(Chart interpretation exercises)
= Beginning of Section =

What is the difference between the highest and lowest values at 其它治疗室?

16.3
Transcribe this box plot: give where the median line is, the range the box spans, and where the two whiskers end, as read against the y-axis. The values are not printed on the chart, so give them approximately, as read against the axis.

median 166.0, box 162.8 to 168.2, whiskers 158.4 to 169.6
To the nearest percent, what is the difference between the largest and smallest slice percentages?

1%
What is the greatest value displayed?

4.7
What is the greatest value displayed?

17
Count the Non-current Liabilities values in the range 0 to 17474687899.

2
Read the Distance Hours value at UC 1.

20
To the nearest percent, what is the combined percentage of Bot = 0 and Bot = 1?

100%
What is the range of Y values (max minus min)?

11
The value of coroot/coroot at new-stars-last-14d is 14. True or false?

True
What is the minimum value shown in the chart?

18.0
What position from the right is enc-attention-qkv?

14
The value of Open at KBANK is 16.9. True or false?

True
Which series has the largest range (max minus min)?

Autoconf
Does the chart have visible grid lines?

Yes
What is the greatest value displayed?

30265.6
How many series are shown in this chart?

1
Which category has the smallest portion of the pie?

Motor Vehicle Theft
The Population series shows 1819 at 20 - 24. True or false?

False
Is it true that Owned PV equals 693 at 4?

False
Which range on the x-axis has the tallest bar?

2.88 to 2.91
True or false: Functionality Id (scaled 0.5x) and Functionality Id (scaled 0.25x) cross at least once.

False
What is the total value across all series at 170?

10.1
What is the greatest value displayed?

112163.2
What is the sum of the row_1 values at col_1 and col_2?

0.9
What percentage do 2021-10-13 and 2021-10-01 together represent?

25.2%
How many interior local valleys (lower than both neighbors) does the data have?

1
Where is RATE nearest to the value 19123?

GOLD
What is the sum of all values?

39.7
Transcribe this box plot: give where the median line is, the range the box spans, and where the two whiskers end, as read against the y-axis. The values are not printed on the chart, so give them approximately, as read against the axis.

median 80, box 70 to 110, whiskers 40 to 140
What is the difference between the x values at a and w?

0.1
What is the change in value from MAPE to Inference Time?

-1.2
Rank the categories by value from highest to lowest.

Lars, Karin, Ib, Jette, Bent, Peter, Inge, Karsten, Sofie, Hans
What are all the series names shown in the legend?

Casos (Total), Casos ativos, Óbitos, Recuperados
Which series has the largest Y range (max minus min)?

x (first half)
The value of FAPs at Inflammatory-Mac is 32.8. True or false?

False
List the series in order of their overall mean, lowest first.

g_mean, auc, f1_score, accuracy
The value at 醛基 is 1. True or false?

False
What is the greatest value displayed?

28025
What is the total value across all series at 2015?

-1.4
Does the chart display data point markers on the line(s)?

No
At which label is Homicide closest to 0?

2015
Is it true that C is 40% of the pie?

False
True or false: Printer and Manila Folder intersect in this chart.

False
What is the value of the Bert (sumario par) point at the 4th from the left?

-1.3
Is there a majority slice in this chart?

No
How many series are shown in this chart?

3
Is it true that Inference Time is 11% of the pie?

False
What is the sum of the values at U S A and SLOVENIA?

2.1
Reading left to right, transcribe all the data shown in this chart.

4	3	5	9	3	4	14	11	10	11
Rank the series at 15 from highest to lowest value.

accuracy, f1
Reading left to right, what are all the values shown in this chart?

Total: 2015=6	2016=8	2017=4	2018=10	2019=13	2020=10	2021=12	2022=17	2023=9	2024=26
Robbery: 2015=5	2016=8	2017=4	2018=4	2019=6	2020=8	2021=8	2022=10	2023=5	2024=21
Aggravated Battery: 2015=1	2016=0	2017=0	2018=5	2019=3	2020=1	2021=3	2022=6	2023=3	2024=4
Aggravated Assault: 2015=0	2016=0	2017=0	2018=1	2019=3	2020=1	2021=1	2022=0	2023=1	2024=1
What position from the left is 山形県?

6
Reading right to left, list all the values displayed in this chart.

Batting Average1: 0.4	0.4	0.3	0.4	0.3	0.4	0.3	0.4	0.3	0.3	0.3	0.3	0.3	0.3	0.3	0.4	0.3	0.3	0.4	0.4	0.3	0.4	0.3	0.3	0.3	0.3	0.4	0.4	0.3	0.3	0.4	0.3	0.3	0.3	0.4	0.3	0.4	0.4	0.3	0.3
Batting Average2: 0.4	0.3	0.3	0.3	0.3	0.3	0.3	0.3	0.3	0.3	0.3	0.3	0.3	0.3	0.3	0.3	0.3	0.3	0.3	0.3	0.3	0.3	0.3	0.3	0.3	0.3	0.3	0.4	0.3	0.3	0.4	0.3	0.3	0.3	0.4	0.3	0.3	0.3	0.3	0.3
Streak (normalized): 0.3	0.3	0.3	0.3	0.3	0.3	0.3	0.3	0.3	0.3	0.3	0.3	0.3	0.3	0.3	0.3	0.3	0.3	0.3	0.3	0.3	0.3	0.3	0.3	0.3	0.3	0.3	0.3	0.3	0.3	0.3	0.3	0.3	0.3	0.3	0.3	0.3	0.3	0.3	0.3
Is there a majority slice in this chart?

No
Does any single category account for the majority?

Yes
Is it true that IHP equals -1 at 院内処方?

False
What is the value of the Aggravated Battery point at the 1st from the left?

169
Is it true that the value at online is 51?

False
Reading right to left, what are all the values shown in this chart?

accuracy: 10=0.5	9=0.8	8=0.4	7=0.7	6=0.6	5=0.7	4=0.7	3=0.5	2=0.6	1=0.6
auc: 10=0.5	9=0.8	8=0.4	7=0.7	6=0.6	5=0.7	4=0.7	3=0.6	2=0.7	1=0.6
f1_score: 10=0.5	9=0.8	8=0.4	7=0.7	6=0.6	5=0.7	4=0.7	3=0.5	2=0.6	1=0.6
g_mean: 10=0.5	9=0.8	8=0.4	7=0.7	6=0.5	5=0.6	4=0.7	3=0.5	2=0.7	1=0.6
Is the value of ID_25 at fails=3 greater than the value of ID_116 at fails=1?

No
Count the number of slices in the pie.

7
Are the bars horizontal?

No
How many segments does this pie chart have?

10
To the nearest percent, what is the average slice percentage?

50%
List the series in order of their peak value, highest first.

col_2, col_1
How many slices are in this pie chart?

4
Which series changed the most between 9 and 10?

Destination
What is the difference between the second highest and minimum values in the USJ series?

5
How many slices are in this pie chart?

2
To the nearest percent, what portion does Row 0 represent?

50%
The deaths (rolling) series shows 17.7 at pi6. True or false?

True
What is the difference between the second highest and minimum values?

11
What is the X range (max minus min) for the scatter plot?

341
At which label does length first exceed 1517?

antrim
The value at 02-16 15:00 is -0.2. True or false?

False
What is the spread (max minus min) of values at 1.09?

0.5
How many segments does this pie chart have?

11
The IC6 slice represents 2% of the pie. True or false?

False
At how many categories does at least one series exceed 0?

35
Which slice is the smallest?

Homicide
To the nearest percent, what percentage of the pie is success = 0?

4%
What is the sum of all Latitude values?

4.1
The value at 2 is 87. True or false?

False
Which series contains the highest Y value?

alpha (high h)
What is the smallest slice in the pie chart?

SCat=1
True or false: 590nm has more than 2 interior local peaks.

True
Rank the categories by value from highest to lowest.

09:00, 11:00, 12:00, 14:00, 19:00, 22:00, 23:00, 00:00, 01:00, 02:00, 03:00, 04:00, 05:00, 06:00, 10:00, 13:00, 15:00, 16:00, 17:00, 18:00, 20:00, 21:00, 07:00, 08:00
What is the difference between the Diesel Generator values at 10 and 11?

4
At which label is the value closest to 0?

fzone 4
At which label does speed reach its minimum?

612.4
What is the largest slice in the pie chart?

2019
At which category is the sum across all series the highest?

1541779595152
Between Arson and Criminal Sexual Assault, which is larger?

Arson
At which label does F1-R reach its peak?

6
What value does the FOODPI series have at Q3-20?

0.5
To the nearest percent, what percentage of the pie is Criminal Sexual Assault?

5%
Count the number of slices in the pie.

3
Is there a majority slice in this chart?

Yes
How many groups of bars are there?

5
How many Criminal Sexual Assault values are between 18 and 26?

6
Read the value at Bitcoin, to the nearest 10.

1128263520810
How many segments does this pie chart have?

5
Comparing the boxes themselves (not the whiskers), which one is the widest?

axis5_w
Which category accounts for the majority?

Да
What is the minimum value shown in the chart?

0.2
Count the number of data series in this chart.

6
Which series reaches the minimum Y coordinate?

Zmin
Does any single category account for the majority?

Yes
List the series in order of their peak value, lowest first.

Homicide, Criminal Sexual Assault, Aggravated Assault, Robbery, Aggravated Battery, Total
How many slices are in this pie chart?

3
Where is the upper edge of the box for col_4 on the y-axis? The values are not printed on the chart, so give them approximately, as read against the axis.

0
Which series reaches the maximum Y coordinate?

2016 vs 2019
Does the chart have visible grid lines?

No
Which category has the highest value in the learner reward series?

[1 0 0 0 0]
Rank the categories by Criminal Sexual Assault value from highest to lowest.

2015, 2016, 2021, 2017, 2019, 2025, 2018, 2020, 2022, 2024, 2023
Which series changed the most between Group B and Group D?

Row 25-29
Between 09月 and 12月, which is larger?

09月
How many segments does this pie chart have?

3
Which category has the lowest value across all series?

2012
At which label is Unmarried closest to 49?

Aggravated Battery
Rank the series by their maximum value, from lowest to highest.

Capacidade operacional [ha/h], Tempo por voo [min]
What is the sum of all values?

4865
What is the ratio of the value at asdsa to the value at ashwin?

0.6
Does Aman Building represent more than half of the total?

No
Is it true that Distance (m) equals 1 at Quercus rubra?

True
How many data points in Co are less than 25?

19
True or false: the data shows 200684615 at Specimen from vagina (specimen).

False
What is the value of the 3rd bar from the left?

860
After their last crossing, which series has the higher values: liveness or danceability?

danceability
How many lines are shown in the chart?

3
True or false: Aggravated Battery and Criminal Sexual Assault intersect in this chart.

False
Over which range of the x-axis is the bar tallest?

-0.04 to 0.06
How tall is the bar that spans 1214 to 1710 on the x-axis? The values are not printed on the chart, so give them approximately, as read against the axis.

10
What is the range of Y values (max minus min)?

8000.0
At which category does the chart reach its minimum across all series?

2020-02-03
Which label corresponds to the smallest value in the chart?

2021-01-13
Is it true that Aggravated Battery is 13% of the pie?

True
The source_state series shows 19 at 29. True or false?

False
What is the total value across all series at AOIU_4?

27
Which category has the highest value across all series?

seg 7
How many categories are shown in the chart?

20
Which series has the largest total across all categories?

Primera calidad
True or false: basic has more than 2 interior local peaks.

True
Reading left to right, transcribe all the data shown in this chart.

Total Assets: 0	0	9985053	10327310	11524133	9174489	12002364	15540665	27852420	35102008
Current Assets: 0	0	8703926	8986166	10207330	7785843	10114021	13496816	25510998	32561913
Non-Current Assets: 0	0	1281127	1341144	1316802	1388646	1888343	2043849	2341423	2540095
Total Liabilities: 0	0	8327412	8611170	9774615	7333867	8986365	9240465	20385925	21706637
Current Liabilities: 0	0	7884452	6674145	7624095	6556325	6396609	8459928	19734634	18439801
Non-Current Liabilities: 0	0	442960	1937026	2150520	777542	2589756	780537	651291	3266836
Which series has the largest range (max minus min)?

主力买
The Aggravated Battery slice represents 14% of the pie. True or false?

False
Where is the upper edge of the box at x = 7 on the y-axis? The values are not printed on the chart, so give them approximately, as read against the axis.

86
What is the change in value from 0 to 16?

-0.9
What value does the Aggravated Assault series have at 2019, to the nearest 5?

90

= End of Section =

Task: Report every line of the items above that contains the string "Robbery", matching case exactly.

Answer below:
Robbery: 2015=5	2016=8	2017=4	2018=4	2019=6	2020=8	2021=8	2022=10	2023=5	2024=21
Homicide, Criminal Sexual Assault, Aggravated Assault, Robbery, Aggravated Battery, Total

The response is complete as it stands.